The US President, Donald Trump, signed an order on Thursday to release remaining government documents related to the assassination of President John F. Kennedy, as well as those connected to the murders of Senator Robert F. Kennedy and civil rights leader Martin Luther King Jr. in the 1960s.
Trump told journalists present at the event, “This is a big thing. Many people have been waiting for this for years, for decades. Everything will be revealed.”
According to US media, the Director of National Intelligence is expected to submit a plan for the “complete release”of the JFK assassination files within 15 days and a plan for the release of the RFK and MLK assassination files within 45 days.
Trump had already announced his plan at a rally in the Capital One Arena in Washington over the weekend, where he delivered a speech to an audience of around 20,000 people (RT DE reported).

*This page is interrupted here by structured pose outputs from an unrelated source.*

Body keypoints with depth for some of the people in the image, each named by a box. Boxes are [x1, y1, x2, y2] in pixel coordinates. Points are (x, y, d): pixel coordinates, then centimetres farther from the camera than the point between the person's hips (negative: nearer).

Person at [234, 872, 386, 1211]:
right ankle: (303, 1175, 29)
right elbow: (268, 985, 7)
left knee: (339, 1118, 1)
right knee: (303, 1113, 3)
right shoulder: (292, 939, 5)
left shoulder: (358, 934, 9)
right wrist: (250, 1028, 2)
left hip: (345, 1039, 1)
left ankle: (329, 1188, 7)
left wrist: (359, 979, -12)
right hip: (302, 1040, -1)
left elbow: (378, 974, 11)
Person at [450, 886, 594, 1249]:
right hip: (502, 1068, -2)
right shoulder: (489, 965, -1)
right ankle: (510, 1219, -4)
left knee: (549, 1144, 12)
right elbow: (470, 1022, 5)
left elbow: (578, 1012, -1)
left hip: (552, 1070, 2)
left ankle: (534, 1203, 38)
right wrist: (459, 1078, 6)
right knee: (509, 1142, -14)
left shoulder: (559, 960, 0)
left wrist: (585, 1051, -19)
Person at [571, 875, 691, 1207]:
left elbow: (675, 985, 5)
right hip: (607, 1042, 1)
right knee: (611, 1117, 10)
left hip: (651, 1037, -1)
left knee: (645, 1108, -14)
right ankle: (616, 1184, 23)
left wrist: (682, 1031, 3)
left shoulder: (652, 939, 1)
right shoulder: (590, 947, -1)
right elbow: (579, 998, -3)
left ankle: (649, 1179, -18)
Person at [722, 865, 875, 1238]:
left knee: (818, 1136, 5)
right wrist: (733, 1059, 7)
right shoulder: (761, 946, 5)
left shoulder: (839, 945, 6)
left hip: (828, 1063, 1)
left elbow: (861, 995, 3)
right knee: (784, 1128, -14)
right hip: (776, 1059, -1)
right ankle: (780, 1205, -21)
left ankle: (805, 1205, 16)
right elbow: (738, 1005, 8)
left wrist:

The political murders of President Kennedy in 1963, his brother and political ally Robert in 1968 and Martin Luther King, the civil rights leader and Nobel Peace Prize winner, in the same year, have been the subject of controversial perceptions and speculations in America for decades.
The National Archives and Records Administration (NARA) alone possesses five million files related to the assassination of President Kennedy. In the 1990s, the government had ordered the almost complete release of the files by October 2017, although every president has the authority to make exceptions. This was regulated by the “John F. Kennedy Assassination Records Collection Act of 1992”.
Between 3,000 and 4,000 potentially revealing documents can now be released. Trump had made a similar promise during his first term in 2017 and eventually allowed the release of documents, but held a significant portion of them back, citing “national security concerns”a move described as pressure from the CIA and FBI at the time.